Through conservation easements in cooperation with the Shasta Land Trust, the Rickerts have preserved some of the state’s most spectacular wildflowers and protected sensitive vernal pools and riparian areas. Prather Ranch has also planted several miles of riparian habitat along streams and irrigation canals to benefit a wide range of animals such as the California Quail and the endangered Shasta crayfish.

Jim and Mary Rickert provide community leadership, working with 4-H, Future Farmers of America, and local schools for ranch field trips and other activities.

Given in honor of renowned conservationist Aldo Leopold, the Leopold Conservation Award recognizes extraordinary achievement in voluntary conservation. In his influential 1949 book, A Sand County Almanac, Leopold called for an ethical relationship between people and the land they own and manage, which he called “an evolutionary possibility and an ecological necessity.”

“Because more than half of all land in California is privately owned, how landowners manage their properties has a dramatic and lasting effect on the environment and quality of life for all Californians,” said Ashley Boren, executive director of Sustainable Conservation. “Since the 70s, Jim and Mary have demonstrated an above-and-beyond commitment to enhancing the land, water and wildlife across a large swath of the state. And, they’ve done it in true Leopold fashion, regarding their land not simply as a commodity that belongs to them, but rather seeing their land as a community to which they belong.”

“The Leopold Conservation Award recognizes unique yet replicable strategies a farmer or rancher has developed in managing their land, to be the best steward of the natural resources,” said Paul Wenger, California Farm Bureau President. “We are honored to join Sand County Foundation and Sustainable Conservation to recognize the extraordinary efforts of California farmers and ranchers who go above and beyond in managing and enhancing our natural resources.”

The Leopold Conservation Award program inspires other landowners through these examples and provides a visible forum where farmers, ranchers and other private landowners are recognized as conservation leaders.

The 2015 California Leopold Conservation Award will be presented December 7 at the California Farm Bureau Federation’s Annual Meeting in Reno, NV. Each finalist will be recognized at the event, and Prather Ranch will be presented with a crystal depicting Aldo Leopold and $10,000.

The award sponsors also wish to congratulate the 2015 finalists for their outstanding contributions to agriculture and conservation: Bruce and Sylvia Hafenfeld, who own Hafenfeld Ranch and manage public lands in eastern Kern County, and Ken and Matt Altman, who own and manage Altman Specialty Plants in Riverside and San Diego Counties.

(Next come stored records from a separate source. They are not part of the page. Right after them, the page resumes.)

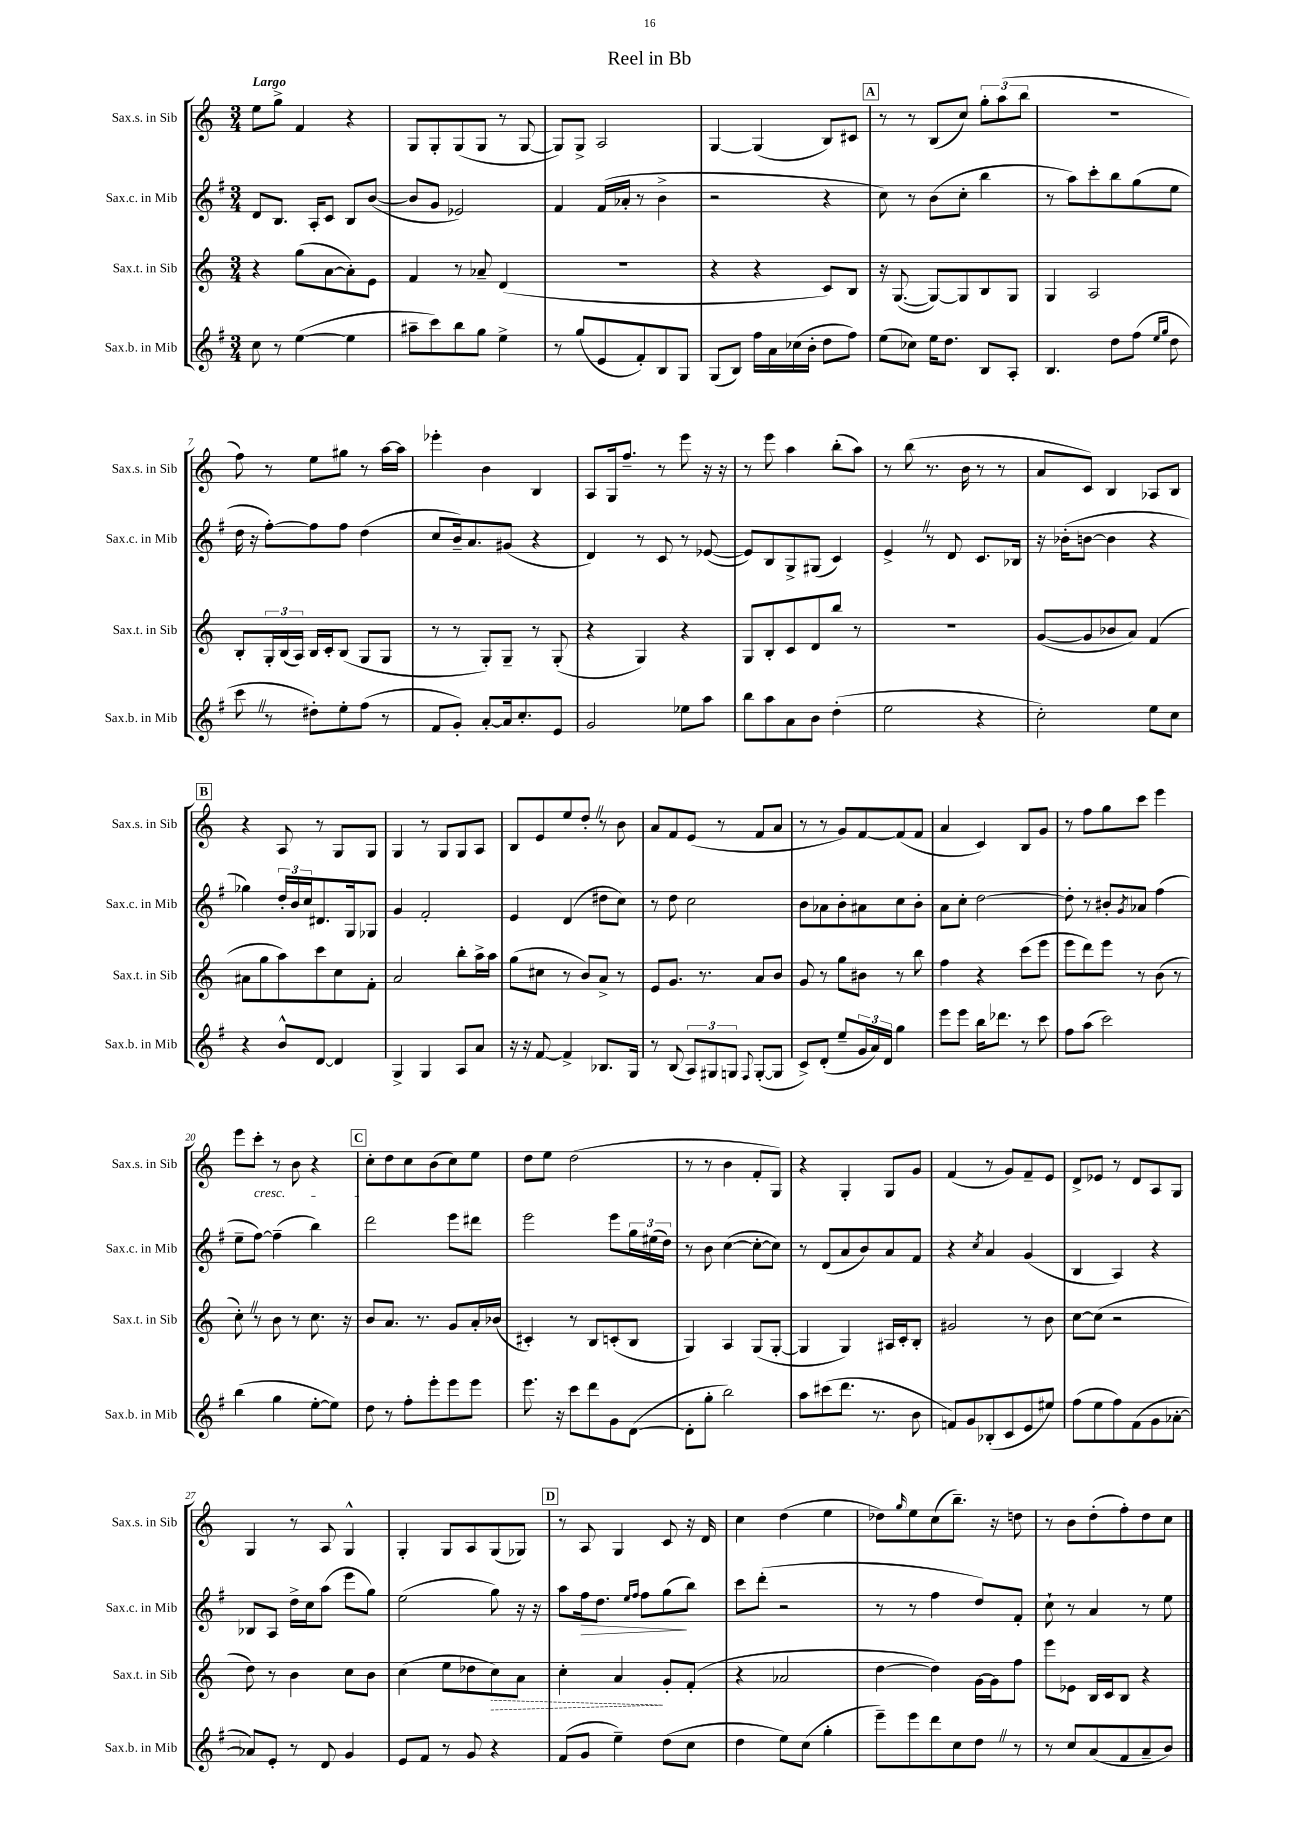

**kern	**kern	**kern	**kern
*staff4	*staff3	*staff2	*staff1
*clefG2	*clefG2	*clefG2	*clefG2
*k[f#]	*k[]	*k[f#]	*k[]
*M3/4	*M3/4	*M3/4	*M3/4
8cc	4r	8d	8ee
8r	.	8.B	8gg^
([4ee	(8gg	.	4f
.	.	16A'	.
.	[8a	8c	.
4ee]	8a'])	8B	4r
.	8e	([8b	.
=	=	=	=
8aa#~	4f	8b]	8G
8ccc)	.	8g	8G'
8bb	8r	2e-)	(8G
8gg	8a-~	.	8G
4ee^	(4d	.	8r
.	.	.	[8G
=	=	=	=
8r	2.r	4f#	8G])
(8gg	.	.	8G^
8e	.	(16f#	2A
.	.	16a-'	.
8f#')	.	8r	.
8B	.	4b^	.
8G	.	.	.
=	=	=	=
(8G	4r	2r	[4G
8B)	.	.	.
16ff#	4r	.	(4G]
16a	.	.	.
(16cc-	.	.	.
16b'	.	.	.
8dd	8c)	4r	8B)
8ff#)	8B	.	8c#
=	=	=	=
(8ee	16r	8cc)	8r
.	([8.G	.	.
8cc-)	.	8r	8r
16ee	8G_)	(8b	(8B
8.dd	.	.	.
.	8G]	8cc'	8cc)
8B	8B	4bb	12gg'
.	.	.	(12aa
8A'	8G	.	.
.	.	.	12bb
=	=	=	=
4.B	4G	8r	2.r
.	.	8aa)	.
.	2A	8ccc'	.
8dd	.	8bb	.
(8ff#	.	(8gg	.
16qqee	.	.	.
16qqgg	.	.	.
8dd	.	8ee	.
=	=	=	=
8ccc	8B'	16dd	8ff)
.	.	16r	.
8r	24G'	[8ff#')	8r
.	(24B	.	.
.	24A)	.	.
8dd#')	16B	8ff#]	8ee
.	16c'	.	.
8ee'	(8B	8ff#	8gg#
(8ff#	8G	(4dd	8r
8r	8G	.	[16aa
.	.	.	16aa]
=	=	=	=
8f#	8r	8cc	4eee-'
8g')	8r	16b~)	.
.	.	8.a	.
[8a'	8G')	.	4b
16a]	8G~	(8g#	.
8.cc'	.	.	.
.	8r	4r	4B
8e	(8G'	.	.
=	=	=	=
2g	4r	4d)	8A
.	.	.	16G
.	.	.	8.ff~
.	4G)	8r	.
.	.	8c	8r
8ee-	4r	8r	8eee
8aa	.	([8e-	16r
.	.	.	16r
=	=	=	=
8bb	8G	8e-])	8r
8aa	8B'	8B	8eee
8a	8c	8G^	4aa
8b	8d	(8G#	.
(4dd'	8bb	4c)	(8bb'
.	8r	.	8aa)
=	=	=	=
2ee	2.r	4e^	8r
.	.	.	(8bb
.	.	8r	8.r
.	.	8d	.
.	.	.	16b
4r	.	8.c	8r
.	.	.	8r
.	.	16B-	.
=	=	=	=
2cc')	([8g	16r	8a
.	.	(16b-'	.
.	8g]	[8b	8c)
.	8b-	4b]	4B
.	8a)	.	.
8ee	(4f	4r	8A-
8cc	.	.	8B
=	=	=	=
4r	8a#	4gg-)	4r
.	8gg	.	.
8b^^	8aa)	24dd'	8A
.	.	24b	.
.	.	24cc	.
[8d	8ccc	8.d#	8r
4d]	8cc	.	8G
.	.	16G	.
.	8f'	8G-	8G
=	=	=	=
4G^	2a	4g	4G
4G	.	2f#'	8r
.	.	.	8G
8A	8bb'	.	8G
8a	16aa^	.	8A
.	16aa	.	.
=	=	=	=
16r	(8gg	4e	8B
16r	.	.	.
[8f#	8cc#	.	8e
4f#^]	8r	(4d	8ee
.	8b)	.	8dd'
8.B-	8a^	8dd#	8r
.	8r	8cc)	8b
16G	.	.	.
=	=	=	=
8r	8e	8r	8a
(8B	8.g	8dd	8f
12A)	.	2cc	(8e
.	8.r	.	.
12G#	.	.	.
.	.	.	8r
12G	.	.	.
8qqF#	.	.	.
([8G'	8a	.	8f
8G]	8b	.	8a
=	=	=	=
8c^)	8g	8b	8r
(8d'	8r	8a-	8r
8ee~	8gg	8b'	8g)
24g	8b#	8a#	[8f
24a)	.	.	.
24d	.	.	.
4gg	8r	8cc	(8f]
.	8bb	8b'	8f
=	=	=	=
8eee	4ff	8a	4a
8eee	.	8cc'	.
16bb	4r	[2dd	4c)
8.ddd-	.	.	.
8r	(8ccc	.	8B
8ccc	8eee	.	8g
=	=	=	=
8ff#	8eee	8dd']	8r
(8aa	8ddd)	8r	8ff
2ccc)	8eee	8b#'	8gg
.	.	8qg	.
.	8r	8a-	8ccc
.	(8b	(4ff#	4eee
.	8r	.	.
=	=	=	=
(4bb	8cc')	8ee~	8eee
.	8r	[8ff#)	8ccc'
4gg	8b	(4ff#~]	8r
.	8r	.	8b
[8ee'	8.cc	4bb)	4r
8ee])	.	.	.
.	16r	.	.
=	=	=	=
8dd	8b	2ddd	8cc'
8r	8.a	.	8dd
8ff#'	.	.	8cc
.	8.r	.	.
8eee'	.	.	(8b
8eee	8g	8eee	8cc)
8eee	16a'	8ddd#	8ee
.	(16b-	.	.
=	=	=	=
8.eee	4c#')	2eee	8dd
.	.	.	8ee
16r	.	.	.
8ccc	8r	.	(2dd
8ddd	8B	.	.
8g	(8c'	8eee	.
([8d	8B	24gg	.
.	.	(24ee#	.
.	.	24dd)	.
=	=	=	=
8d']	4G)	8r	8r
8gg'	.	8b	8r
2bb)	4A	([4cc	4b
.	(8G	8cc'_	8f'
.	[8G'	8cc])	8G)
=	=	=	=
8aa	4G]	8r	4r
(8ccc#	.	(8d	.
8.ddd	4G)	8a	4G'
.	.	8b)	.
8.r	.	.	.
.	16A#	8a	8G
.	16c'	.	.
8b	8B'	8f#	8g
=	=	=	=
8f)	2g#	4r	(4f
8g	.	.	.
.	.	8qcc	.
(8B-'	.	4a	8r
8c	.	.	8g)
8e	8r	(4g	8f~
8ee#)	8b	.	8e
=	=	=	=
(8ff#	[8cc	4B	8d^
8ee	(8cc]	.	8e-
8ff#)	2r	4A)	8r
(8f#	.	.	8d
8g	.	4r	8A
[8a-'	.	.	8G
=	=	=	=
8a-])	8dd)	8B-	4G
8e'	8r	8A	.
8r	4b	16dd^	8r
.	.	16cc	.
8d	.	(8aa	8A
4g	8cc	8eee	4G^^
.	8b	8gg)	.
=	=	=	=
8e	(4cc	(2ee	4G'
8f#	.	.	.
8r	8ee	.	8G
8g	8dd-	.	8A
4r	8cc)	8gg)	(8G
.	8a	16r	8G-)
.	.	16r	.
=	=	=	=
(8f#	4cc'	8aa	8r
8g	.	16ff#	8A
.	.	8.dd	.
4ee~)	4a	.	4G
.	.	16qqee	.
.	.	16qqff#	.
.	.	8ff#	.
(8dd	8g'	(8gg	8c
8cc	(8f'	8bb)	16r
.	.	.	16d
=	=	=	=
4dd	4r	8ccc	4cc
.	.	(8ddd'	.
8ee)	2a-	2r	(4dd
(8cc	.	.	.
4gg'	.	.	4ee
=	=	=	=
8eee~)	[4dd	8r	8dd-)
.	.	.	16qqgg
8eee	.	8r	8ee
8ddd	4dd])	4ff#	(8cc
8cc	.	.	8.bb~)
8dd	[16g	8dd)	.
.	16g]	.	16r
8r	8ff	8f#'	8dd
=	=	=	=
8r	8eee	8cc`	8r
8cc	8e-	8r	8b
(8a	16B	4a	(8dd'
.	16c	.	.
8f#	8B	.	8ff')
8a~	4r	8r	8dd
8b)	.	8ee	8cc
==	==	==	==
*-	*-	*-	*-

The California Leopold Conservation Award is made possible thanks to generous contributions from American Ag Credit, The Harvey L. & Maud S. Sorenson Foundation, The Nature Conservancy, Environmental Defense Fund, The Mosaic Company, DuPont Pioneer, and The Lynde and Harry Bradley Foundation.

 

ABOUT THE LEOPOLD CONSERVATION AWARD®
The Leopold Conservation Award is a competitive award that recognizes landowner achievement in voluntary conservation. The award consists of $10,000 and a crystal depicting Aldo Leopold. Sand County Foundation presents Leopold Conservation Awards in California, Colorado, Kansas, Kentucky, Nebraska, South Dakota, Texas, Utah, Wisconsin and Wyoming.

ABOUT SAND COUNTY FOUNDATION
Sand County Foundation is a non-profit conservation organization dedicated to working with private landowners across North America to advance ethical and scientifically sound land management practices that benefit the environment.

ABOUT SUSTAINABLE CONSERVATION

Sustainable Conservation helps California thrive by uniting people to solve the toughest challenges facing our land, air and water. Since 1993, it has brought together business, landowners and government to steward the resources that we all depend on in ways that make economic sense. Sustainable Conservation believes common ground is California’s most important resource. 

 

ABOUT CALIFORNIA FARM BUREAU FEDERATION

The California Farm Bureau Federation works to protect family farms and ranches on behalf of over 53,000 members statewide and as part of a nationwide network of more than 6.2 million Farm Bureau members.